Installing Nautilus in Xubuntu 12.10 pulls in Redundant Packages as Dependencies

Bug #1096283 reported by Leo H
16
This bug affects 2 people
Affects Status Importance Assigned to Milestone
nautilus (Ubuntu)
Confirmed
Low
Unassigned

Bug Description

Nautilus (nautilus 1:3.5.90.really.3.4.2-0ubuntu4.1) – when installed under under Xubuntu 12.10 using Synaptic – directly or indirectly pulls in Brasero, Zeitgeist and other application packages as dependencies.

― These additional packages such as Brasero and Zeitgeist are not requested nor required, only the file browser/manager Nautilus itself is.

― Further, these extra packages provide no essential or indispensable functionality to Nautilus itself. Nautilus is complete in itself as a file browser/manager. (The installation is on a series of some 100 netbooks which by their very design never have CD/DVD drives.)

― Zeitgeist, moreover, is a Stasi-like service — covertly and comprehensively snooping on, logging and chanelling information on user activities and events. As such, the presence of Zeitgeist is highly undesirable on professional Linux systems designed to be transparent in their behaviour, well-controlled and secure against information leakage.

Superfluous dependencies not only result in wasted space and resources allocated to such undesired and undesirable packages.

But this bug also concerns a core design principle: Linux packages should only be included as dependencies when they provide essential or indispensable functionality to the package that is actually and deliberately selected for installation.

These redundant dependencies should therefore be removed from the Nautilus package.

information type: Private Security → Public
Revision history for this message
Daniel Letzeisen (dtl131) wrote :

Can you post the output of this command? (Make sure you press 'N' to cancel installation if the packages are still unacceptable to you):
sudo apt-get install --no-install-recommends nautilus

Note that Synaptic has a setting to not pull 'Recommends' packages by default (the equivalent of the --no-install-recommends argument passed to apt in the command above). While I personally prefer modularity, integrating apps (like brasero in nautilus) seems to be all the rage among bigger desktops (KDE/Gnome) right now.

Changed in nautilus (Ubuntu):
status: New → Incomplete
Revision history for this message
Jeremy Bícha (jbicha) wrote :

Because Nautilus is compiled with support for Zeitgeist, libzeitgeist is a required dependency. Zeitgeist is simply an activity log manager. If it were transmitting user's activities over the Internet, people would notice and there would be considerable complaining. It does act transparently. Install gnome-activity-journal to see what information is being collected. Or install activity-log-manager and turn "Record Activity" off.
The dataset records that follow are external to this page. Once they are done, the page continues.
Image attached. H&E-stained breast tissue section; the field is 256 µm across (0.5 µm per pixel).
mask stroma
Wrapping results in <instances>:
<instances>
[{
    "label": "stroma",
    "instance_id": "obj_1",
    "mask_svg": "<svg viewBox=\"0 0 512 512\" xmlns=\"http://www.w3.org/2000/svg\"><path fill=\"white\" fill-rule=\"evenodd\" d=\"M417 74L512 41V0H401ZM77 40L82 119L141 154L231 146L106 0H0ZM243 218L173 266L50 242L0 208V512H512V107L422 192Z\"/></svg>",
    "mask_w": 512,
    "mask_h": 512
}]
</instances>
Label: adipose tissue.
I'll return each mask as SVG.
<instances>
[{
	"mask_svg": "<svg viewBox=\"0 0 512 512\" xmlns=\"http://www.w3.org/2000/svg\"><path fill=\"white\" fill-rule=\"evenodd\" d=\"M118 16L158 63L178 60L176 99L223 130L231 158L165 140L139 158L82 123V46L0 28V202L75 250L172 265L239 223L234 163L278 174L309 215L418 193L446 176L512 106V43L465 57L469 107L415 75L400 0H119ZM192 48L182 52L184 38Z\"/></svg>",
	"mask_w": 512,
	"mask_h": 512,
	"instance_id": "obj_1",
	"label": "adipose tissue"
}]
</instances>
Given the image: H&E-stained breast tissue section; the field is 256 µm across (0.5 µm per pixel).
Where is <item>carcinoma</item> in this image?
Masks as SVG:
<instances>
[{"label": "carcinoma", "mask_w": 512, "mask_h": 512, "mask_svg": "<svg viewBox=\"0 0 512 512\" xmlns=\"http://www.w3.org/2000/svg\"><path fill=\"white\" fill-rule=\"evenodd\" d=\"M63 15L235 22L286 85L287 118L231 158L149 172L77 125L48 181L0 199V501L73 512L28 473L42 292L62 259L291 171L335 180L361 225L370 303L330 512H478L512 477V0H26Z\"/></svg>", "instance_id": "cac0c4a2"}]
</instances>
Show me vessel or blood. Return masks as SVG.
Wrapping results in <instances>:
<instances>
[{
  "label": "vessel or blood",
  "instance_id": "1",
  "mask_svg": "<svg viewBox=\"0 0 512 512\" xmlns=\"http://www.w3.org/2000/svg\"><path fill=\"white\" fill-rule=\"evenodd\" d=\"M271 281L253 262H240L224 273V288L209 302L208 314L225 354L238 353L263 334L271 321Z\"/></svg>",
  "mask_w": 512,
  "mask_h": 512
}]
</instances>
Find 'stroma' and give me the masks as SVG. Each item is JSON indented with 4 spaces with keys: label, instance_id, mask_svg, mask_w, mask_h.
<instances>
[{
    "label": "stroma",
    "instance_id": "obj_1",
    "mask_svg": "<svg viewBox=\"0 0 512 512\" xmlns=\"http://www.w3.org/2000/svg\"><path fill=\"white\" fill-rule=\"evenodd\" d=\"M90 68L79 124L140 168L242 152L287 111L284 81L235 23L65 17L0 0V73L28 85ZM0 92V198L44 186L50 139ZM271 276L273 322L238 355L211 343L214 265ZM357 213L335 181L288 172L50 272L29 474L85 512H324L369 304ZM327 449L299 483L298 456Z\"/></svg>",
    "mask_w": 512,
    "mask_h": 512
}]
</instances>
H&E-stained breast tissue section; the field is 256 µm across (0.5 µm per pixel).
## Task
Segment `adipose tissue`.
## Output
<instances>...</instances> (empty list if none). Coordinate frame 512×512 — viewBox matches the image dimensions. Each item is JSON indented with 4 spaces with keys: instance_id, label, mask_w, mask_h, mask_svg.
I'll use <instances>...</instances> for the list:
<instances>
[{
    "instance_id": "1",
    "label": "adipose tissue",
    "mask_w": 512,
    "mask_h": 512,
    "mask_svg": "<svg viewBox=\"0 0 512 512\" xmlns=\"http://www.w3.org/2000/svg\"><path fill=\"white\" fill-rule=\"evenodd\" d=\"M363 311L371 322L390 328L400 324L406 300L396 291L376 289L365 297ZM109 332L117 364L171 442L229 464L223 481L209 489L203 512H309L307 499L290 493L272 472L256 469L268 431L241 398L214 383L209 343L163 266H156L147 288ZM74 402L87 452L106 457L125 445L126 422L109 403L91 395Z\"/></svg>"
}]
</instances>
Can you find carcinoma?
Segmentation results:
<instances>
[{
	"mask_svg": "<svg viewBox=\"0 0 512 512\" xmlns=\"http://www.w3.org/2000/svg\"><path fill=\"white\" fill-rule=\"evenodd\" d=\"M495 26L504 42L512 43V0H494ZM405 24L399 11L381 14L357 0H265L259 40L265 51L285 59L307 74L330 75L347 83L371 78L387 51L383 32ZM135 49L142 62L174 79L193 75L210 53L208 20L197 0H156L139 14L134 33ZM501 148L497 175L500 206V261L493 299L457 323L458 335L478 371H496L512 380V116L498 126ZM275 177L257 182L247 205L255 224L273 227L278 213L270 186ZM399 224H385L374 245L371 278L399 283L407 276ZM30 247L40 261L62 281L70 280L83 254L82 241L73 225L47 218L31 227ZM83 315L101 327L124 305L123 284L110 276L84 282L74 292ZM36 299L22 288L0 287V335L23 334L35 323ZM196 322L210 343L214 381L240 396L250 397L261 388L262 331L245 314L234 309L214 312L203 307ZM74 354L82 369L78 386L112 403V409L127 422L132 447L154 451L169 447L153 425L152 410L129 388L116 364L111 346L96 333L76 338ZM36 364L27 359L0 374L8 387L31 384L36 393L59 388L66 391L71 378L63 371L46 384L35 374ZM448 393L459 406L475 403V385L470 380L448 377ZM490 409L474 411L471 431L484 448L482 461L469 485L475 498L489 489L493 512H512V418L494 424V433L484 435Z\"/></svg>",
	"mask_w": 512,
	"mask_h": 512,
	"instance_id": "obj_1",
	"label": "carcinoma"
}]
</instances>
CD burning is a useful feature for a file manager and Brasero is a good choice as it is the GNOME CD burner. Brasero is only a recommends so you can easily uninstall it after installing Nautilus. That being said, perhaps it should be a "suggests" instead of a "recommends"; the main meta-packages already depend on brasero or xfburn any way.

Changed in nautilus (Ubuntu):
importance: Undecided → Low
Revision history for this message
Leo H (leo-h-hildebrandt) wrote :

@ Dave (#1)
sudo apt-get install --no-install-recommends nautilus gives:
nautilus is already the newest version.
0 upgraded, 0 newly installed, 0 to remove and 0 not upgraded.
(When constructing the master image for the netbooks, after installing nautilus we have manually purged all packages pulled in by nautilus which were not essential to nautilus (ie, which did not break nautilus).)

@ Jeremy (#2)
I take your point. But you do assume that users are sufficiently au fait with Zeitgeist to have the knowledge that they need to install these two separate helper programs (gnome-activity-journal and activity-log-manager) that are required (1) to see what it actually is that Zeitgeist collects about their activities and events, and (2) to be able to disable such information gathering and channelling. I tend to think that this is an unreasonable assumption.

In my view it would be better if the requirement to install such additional programs would be unnecessary by default, and that, instead, installing Zeitgeist and its components – and the consequences thereof – would have to be a conscious, deliberate, informed and well-understood choice.

Similarly for Brasero, opt-in rather than ex-post opt-out seems the more appropriate way when putting together systems. (Realistically in practice, which user actually fully knows and understands what redundant and/or undesired applications get pulled in by other applications.)

Revision history for this message
Launchpad Janitor (janitor) wrote :

[Expired for nautilus (Ubuntu) because there has been no activity for 60 days.]

Changed in nautilus (Ubuntu):
status: Incomplete → Expired
Changed in nautilus (Ubuntu):
status: Expired → Confirmed
Revision history for this message
Leo H (leo-h-hildebrandt) wrote :

This issue persists to this day and so far remains unresolved.